HABER: Caner AKTAN
(TUNCELİ) – İçişleri Bakanlığı kararıyla 22 Kasım 2024’te görevden alınarak yerine kayyum atanan eski Tunceli Ovacık Belediye Başkanı Mustafa Sarıgül, Kürt sorununa yönelik yürütülen sürece ilişkin “Hepimizin en çok istediği şey bu ülkede kalıcı bir barışın sağlanmasıdır. Halkın iradesinin tanındığı bir ortam oluşturulmadıkça barış mümkün değildir” dedi.
Mustafa Sarıgül, ANKA Haber Ajansı’na yaptığı açıklamada, barış ve huzur söylemleriyle başlatılan sürecin demokratikleşme ve adalet yönünde somut adımlar içermediğini kaydetti. Sarıgül, “Ortada bir barış süreci olduğu söyleniyor ama hâlâ içeride 16-17 belediye başkanı var. Cumhuriyet Halk Partisi’nden de tutuklu başkanlar bulunuyor. Eğer gerçekten bir barıştan, bir milli dayanışmadan söz edilecekse, bunun ilk ve en açık göstergesi kayyumların derhal geri çekilmesidir” şeklinde konuştu.
“Kayyumlar bir suçun sonucu değil, doğrudan halkın iradesinin gasp edilmesidir”
Kayyum uygulamasının demokratik süreci zedelediğini vurgulayan Sarıgül, şunları söyledi:
“Kayyumlar bir suçun sonucu değil, doğrudan halkın iradesinin gasbedilmesidir. Seçimle gelmiş, legal zeminde siyaset yapan, hiçbir şiddet eylemine bulaşmamış insanlardan bahsediyoruz. Bu kişilerin yerine kayyum atanması, barış sürecine de demokrasinin geleceğine de zarar verir.”
Ovacık’ın halk iradesiyle seçilmiş bir yönetimi olduğunu hatırlatan Sarıgül, “Biz halka hizmet etmek için seçildik. Ancak halkın seçtiği yöneticilerin bir kararnameyle görevden alınması, hem toplumsal güveni sarsıyor hem de adalet duygusunu yok ediyor.”
“Siyasi iktidar, yargıyı bir baskı aracı olarak kullanıyor”

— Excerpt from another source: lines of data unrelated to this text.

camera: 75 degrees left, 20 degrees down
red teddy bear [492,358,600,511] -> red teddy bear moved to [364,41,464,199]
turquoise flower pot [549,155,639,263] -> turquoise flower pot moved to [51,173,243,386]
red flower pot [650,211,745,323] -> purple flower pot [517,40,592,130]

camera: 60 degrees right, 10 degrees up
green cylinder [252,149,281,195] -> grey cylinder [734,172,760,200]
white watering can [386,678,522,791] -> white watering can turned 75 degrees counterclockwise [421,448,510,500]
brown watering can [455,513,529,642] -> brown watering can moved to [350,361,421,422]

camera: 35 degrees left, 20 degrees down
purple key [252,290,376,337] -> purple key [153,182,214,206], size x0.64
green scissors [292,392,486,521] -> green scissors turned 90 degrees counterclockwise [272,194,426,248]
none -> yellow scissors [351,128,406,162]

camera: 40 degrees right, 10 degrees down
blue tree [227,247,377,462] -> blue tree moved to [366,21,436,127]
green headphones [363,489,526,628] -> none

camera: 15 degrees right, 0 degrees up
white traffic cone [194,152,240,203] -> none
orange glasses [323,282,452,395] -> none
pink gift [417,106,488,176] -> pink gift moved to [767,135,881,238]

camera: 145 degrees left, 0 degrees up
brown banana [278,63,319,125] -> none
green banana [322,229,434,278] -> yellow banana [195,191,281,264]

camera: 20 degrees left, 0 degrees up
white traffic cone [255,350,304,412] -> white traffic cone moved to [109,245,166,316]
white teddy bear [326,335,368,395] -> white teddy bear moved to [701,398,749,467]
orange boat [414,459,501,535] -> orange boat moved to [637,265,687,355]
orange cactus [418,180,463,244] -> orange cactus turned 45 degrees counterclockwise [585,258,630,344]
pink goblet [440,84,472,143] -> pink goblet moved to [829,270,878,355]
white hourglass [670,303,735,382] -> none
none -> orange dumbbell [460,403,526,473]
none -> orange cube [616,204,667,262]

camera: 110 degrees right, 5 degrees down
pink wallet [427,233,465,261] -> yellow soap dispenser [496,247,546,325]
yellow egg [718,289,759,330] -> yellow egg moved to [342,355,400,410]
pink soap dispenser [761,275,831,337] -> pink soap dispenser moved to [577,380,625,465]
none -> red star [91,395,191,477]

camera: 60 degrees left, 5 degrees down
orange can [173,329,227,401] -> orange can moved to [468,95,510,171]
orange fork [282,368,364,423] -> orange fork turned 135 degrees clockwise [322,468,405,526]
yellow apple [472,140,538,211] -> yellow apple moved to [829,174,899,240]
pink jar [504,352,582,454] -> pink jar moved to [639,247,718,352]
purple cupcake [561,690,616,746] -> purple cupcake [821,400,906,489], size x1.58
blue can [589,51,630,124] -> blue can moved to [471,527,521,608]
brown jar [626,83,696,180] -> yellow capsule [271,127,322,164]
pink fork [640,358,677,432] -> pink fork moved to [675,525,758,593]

Sarıgül, barış ve normalleşme sürecinin samimi olabilmesi için tutuklu belediye başkanlarının serbest bırakılması gerektiğini belirterek, “Normal şartlarda bu tip suçlamalar tutuklamayı gerektirmez. Ancak siyasi iktidar, yargıyı bir baskı aracı olarak kullanıyor. Bu tutum devam ettikçe toplum barışa inanmaz. Halkın güvenini kaybeden bir süreç başarıya ulaşamaz” ifadelerini kullandı.
“Halkın iradesinin tanındığı bir ortam oluşturulmadıkça barış mümkün değildir”
Barışın yalnızca söylemlerle değil, hukuki ve siyasi adımlarla sağlanabileceğini dile getiren Sarıgül, “Hepimizin en çok istediği şey bu ülkede kalıcı bir barışın sağlanmasıdır. Halkın iradesinin tanındığı bir ortam oluşturulmadıkça barış mümkün değildir” dedi.
Yeni yargı paketine de değinen Sarıgül, yalnızca düşünce açıklamaları ya da savunmalar üzerinden açılan davaların son bulması gerektiğini ifade etti. “Bugün birçok siyasetçi sadece sözlerinden dolayı cezalandırılıyor. Bu anlayış değişmedikçe hiçbir barış süreci kalıcı olamaz,” diyen Sarıgül, demokratik siyasetin korunması gerektiğini vurguladı.
“Kayyum değil, belediye meclisi devreye girmeli”
Sarıgül, hukuki süreçlerde demokratik mekanizmaların işletilmesi gerektiğini belirterek, sözlerini şöyle tamamladı:
“Eğer ortada sabit bir suç ve kesinleşmiş bir ceza varsa bile, belediyeye kayyum atanması doğru değildir. Böyle bir durumda belediye meclisi devreye girmeli ve halkın seçtiği irade süreci devam ettirmelidir. Bu ülkeye nefes aldıracak, huzur getirecek ve barışa olan inancı yeniden güçlendirecek adımlar bunlardır.”